ABOUT THIS TASK: Return the data word for word. Pictures are to be omitted.

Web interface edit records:
_ _ _ _

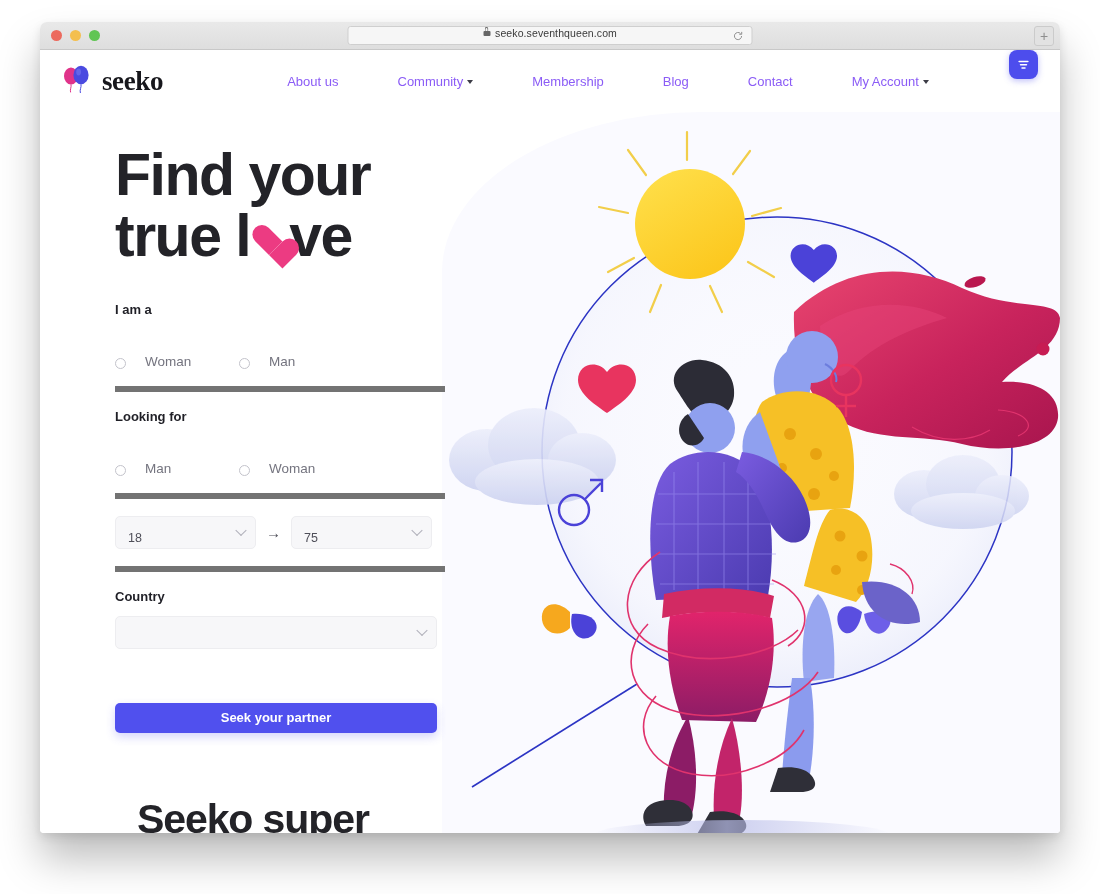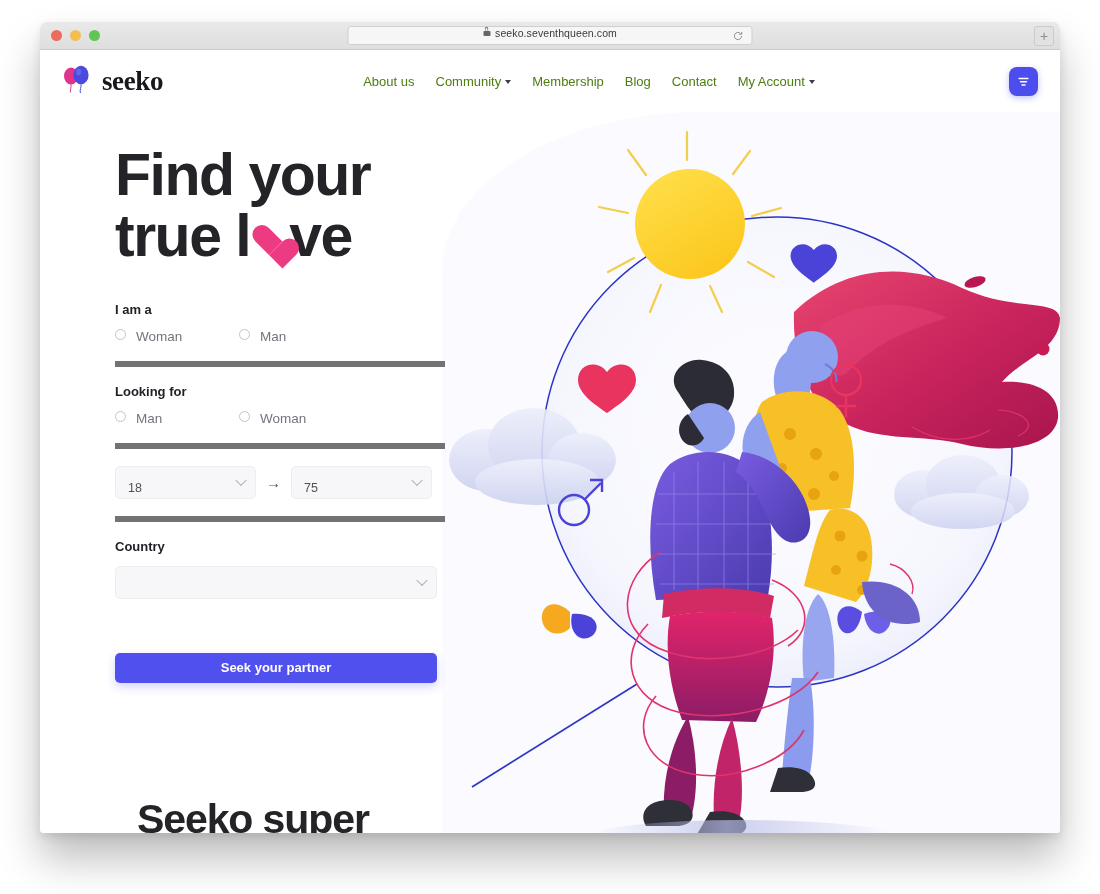--- a/index.html
+++ b/index.html
@@ -75,7 +75,7 @@
   .site-header {
     position: relative; z-index: 20;
     height: 62px;
-    display: flex; align-items: center;
+    display: flex; 
     padding: 0 22px 0 20px;
     background: #ffffff;
   }

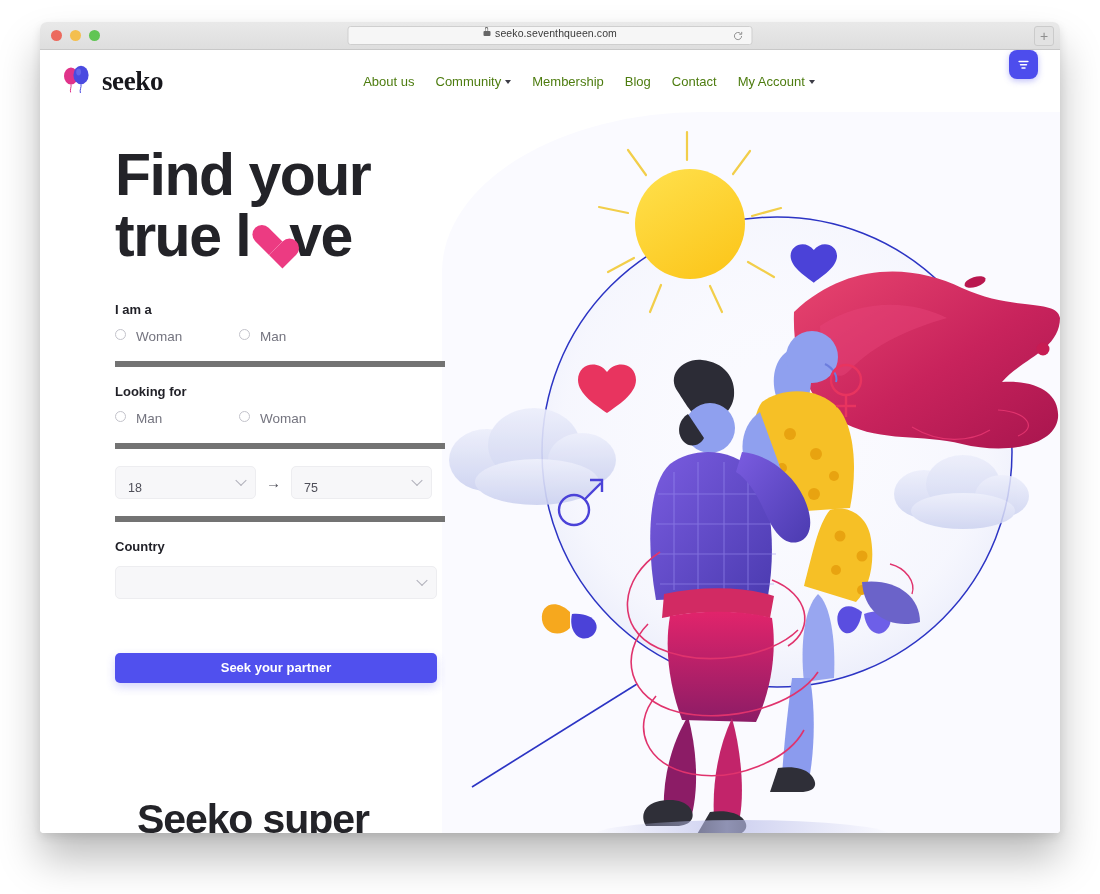--- a/index.html
+++ b/index.html
@@ -94,10 +94,11 @@
     margin-left: 6px;
   }
   .nav-item {
-    font-size: 13px; color: #4d7c0f;
+    font-size: 13px; color: #8b5cf6;
     display: flex; align-items: center; gap: 4px;
     white-space: nowrap;
     cursor: pointer;
+    margin-left: 38px;
   }
   .caret {
     width: 0; height: 0;

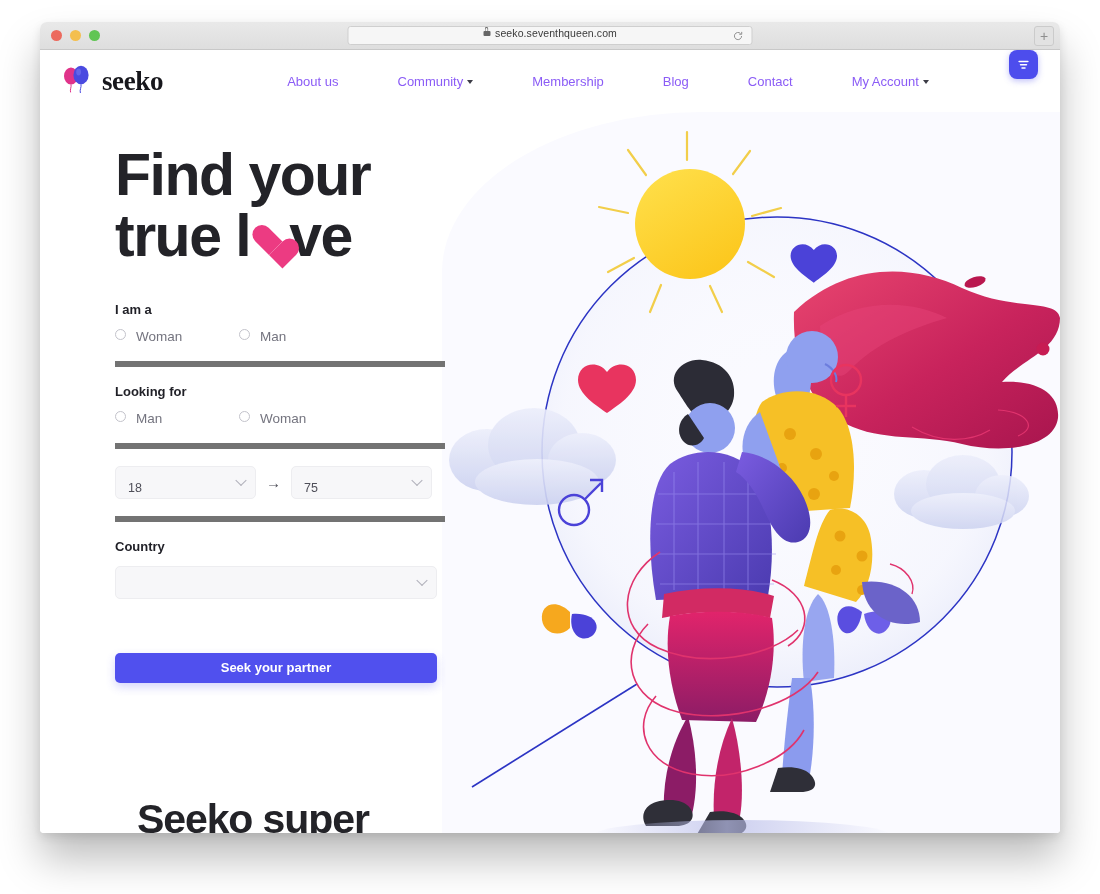--- a/index.html
+++ b/index.html
@@ -160,7 +160,7 @@
   .field-label { font-size: 13px; font-weight: 700; color: #1f1f26; margin-bottom: 12px; }
 
   .radio-row { display: flex; }
-  .radio-opt { display: flex; align-items: flex-start; gap: 10px; width: 124px; cursor: pointer; }
+  .radio-opt { display: flex; align-items: flex-end; gap: 19px; width: 124px; cursor: pointer; margin-top: 25px; }
   .radio-circle {
     width: 11px; height: 11px; border-radius: 50%;
     border: 1px solid #c3c3cb; background: #fff; flex: none;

_ _ _ _

COMPLETED EXERCISE:
--- a/index.html
+++ b/index.html
@@ -75,7 +75,7 @@
   .site-header {
     position: relative; z-index: 20;
     height: 62px;
-    display: flex; align-items: center;
+    display: flex; 
     padding: 0 22px 0 20px;
     background: #ffffff;
   }

--- a/index.html
+++ b/index.html
@@ -94,10 +94,11 @@
     margin-left: 6px;
   }
   .nav-item {
-    font-size: 13px; color: #4d7c0f;
+    font-size: 13px; color: #8b5cf6;
     display: flex; align-items: center; gap: 4px;
     white-space: nowrap;
     cursor: pointer;
+    margin-left: 38px;
   }
   .caret {
     width: 0; height: 0;

--- a/index.html
+++ b/index.html
@@ -160,7 +160,7 @@
   .field-label { font-size: 13px; font-weight: 700; color: #1f1f26; margin-bottom: 12px; }
 
   .radio-row { display: flex; }
-  .radio-opt { display: flex; align-items: flex-start; gap: 10px; width: 124px; cursor: pointer; }
+  .radio-opt { display: flex; align-items: flex-end; gap: 19px; width: 124px; cursor: pointer; margin-top: 25px; }
   .radio-circle {
     width: 11px; height: 11px; border-radius: 50%;
     border: 1px solid #c3c3cb; background: #fff; flex: none;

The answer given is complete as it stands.